**Your goal:** Below you will find a set of lines. Repeat them all exactly.

**Records for the task:**
══════════

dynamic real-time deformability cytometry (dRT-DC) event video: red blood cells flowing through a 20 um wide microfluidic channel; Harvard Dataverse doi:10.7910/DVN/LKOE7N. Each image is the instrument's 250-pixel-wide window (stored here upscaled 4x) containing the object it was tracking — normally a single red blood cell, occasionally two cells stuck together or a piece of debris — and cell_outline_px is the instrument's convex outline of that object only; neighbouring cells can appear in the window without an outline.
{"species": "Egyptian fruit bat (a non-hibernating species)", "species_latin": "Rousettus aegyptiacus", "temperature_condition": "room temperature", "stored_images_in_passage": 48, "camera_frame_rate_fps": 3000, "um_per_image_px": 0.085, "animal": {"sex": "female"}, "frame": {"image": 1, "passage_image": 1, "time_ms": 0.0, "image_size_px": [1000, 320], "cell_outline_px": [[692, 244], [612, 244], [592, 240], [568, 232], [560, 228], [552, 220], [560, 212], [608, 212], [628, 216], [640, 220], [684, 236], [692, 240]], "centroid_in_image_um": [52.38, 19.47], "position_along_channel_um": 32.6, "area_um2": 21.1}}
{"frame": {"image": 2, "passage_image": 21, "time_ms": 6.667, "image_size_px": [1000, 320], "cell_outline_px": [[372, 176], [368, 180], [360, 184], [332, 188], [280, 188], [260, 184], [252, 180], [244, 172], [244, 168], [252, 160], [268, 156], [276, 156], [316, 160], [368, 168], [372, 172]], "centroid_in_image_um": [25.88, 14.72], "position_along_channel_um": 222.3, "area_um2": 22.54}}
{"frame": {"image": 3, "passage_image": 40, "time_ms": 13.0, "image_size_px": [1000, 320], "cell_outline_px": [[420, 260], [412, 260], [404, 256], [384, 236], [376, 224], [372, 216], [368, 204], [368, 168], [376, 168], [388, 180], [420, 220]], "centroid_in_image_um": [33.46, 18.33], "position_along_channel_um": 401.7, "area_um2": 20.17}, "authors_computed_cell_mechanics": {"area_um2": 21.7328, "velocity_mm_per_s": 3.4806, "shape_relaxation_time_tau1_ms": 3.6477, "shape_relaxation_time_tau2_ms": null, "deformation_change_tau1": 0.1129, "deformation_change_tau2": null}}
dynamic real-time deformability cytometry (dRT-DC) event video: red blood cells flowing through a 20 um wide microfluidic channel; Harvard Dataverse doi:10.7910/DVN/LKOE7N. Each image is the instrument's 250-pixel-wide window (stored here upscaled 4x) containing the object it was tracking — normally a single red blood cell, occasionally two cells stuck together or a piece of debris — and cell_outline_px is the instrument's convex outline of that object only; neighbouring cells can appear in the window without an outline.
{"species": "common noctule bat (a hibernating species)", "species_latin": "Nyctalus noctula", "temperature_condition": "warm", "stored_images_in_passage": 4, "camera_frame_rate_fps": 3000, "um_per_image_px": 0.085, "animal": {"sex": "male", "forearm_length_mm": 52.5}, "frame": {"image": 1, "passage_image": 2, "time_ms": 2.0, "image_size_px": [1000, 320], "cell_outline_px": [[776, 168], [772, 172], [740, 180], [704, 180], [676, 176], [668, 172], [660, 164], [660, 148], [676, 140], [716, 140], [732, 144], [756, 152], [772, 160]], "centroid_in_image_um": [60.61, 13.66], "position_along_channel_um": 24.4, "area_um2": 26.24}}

══════════

**Task result:**
dynamic real-time deformability cytometry (dRT-DC) event video: red blood cells flowing through a 20 um wide microfluidic channel; Harvard Dataverse doi:10.7910/DVN/LKOE7N. Each image is the instrument's 250-pixel-wide window (stored here upscaled 4x) containing the object it was tracking — normally a single red blood cell, occasionally two cells stuck together or a piece of debris — and cell_outline_px is the instrument's convex outline of that object only; neighbouring cells can appear in the window without an outline.
{"species": "Egyptian fruit bat (a non-hibernating species)", "species_latin": "Rousettus aegyptiacus", "temperature_condition": "room temperature", "stored_images_in_passage": 48, "camera_frame_rate_fps": 3000, "um_per_image_px": 0.085, "animal": {"sex": "female"}, "frame": {"image": 1, "passage_image": 1, "time_ms": 0.0, "image_size_px": [1000, 320], "cell_outline_px": [[692, 244], [612, 244], [592, 240], [568, 232], [560, 228], [552, 220], [560, 212], [608, 212], [628, 216], [640, 220], [684, 236], [692, 240]], "centroid_in_image_um": [52.38, 19.47], "position_along_channel_um": 32.6, "area_um2": 21.1}}
{"frame": {"image": 2, "passage_image": 21, "time_ms": 6.667, "image_size_px": [1000, 320], "cell_outline_px": [[372, 176], [368, 180], [360, 184], [332, 188], [280, 188], [260, 184], [252, 180], [244, 172], [244, 168], [252, 160], [268, 156], [276, 156], [316, 160], [368, 168], [372, 172]], "centroid_in_image_um": [25.88, 14.72], "position_along_channel_um": 222.3, "area_um2": 22.54}}
{"frame": {"image": 3, "passage_image": 40, "time_ms": 13.0, "image_size_px": [1000, 320], "cell_outline_px": [[420, 260], [412, 260], [404, 256], [384, 236], [376, 224], [372, 216], [368, 204], [368, 168], [376, 168], [388, 180], [420, 220]], "centroid_in_image_um": [33.46, 18.33], "position_along_channel_um": 401.7, "area_um2": 20.17}, "authors_computed_cell_mechanics": {"area_um2": 21.7328, "velocity_mm_per_s": 3.4806, "shape_relaxation_time_tau1_ms": 3.6477, "shape_relaxation_time_tau2_ms": null, "deformation_change_tau1": 0.1129, "deformation_change_tau2": null}}
dynamic real-time deformability cytometry (dRT-DC) event video: red blood cells flowing through a 20 um wide microfluidic channel; Harvard Dataverse doi:10.7910/DVN/LKOE7N. Each image is the instrument's 250-pixel-wide window (stored here upscaled 4x) containing the object it was tracking — normally a single red blood cell, occasionally two cells stuck together or a piece of debris — and cell_outline_px is the instrument's convex outline of that object only; neighbouring cells can appear in the window without an outline.
{"species": "common noctule bat (a hibernating species)", "species_latin": "Nyctalus noctula", "temperature_condition": "warm", "stored_images_in_passage": 4, "camera_frame_rate_fps": 3000, "um_per_image_px": 0.085, "animal": {"sex": "male", "forearm_length_mm": 52.5}, "frame": {"image": 1, "passage_image": 2, "time_ms": 2.0, "image_size_px": [1000, 320], "cell_outline_px": [[776, 168], [772, 172], [740, 180], [704, 180], [676, 176], [668, 172], [660, 164], [660, 148], [676, 140], [716, 140], [732, 144], [756, 152], [772, 160]], "centroid_in_image_um": [60.61, 13.66], "position_along_channel_um": 24.4, "area_um2": 26.24}}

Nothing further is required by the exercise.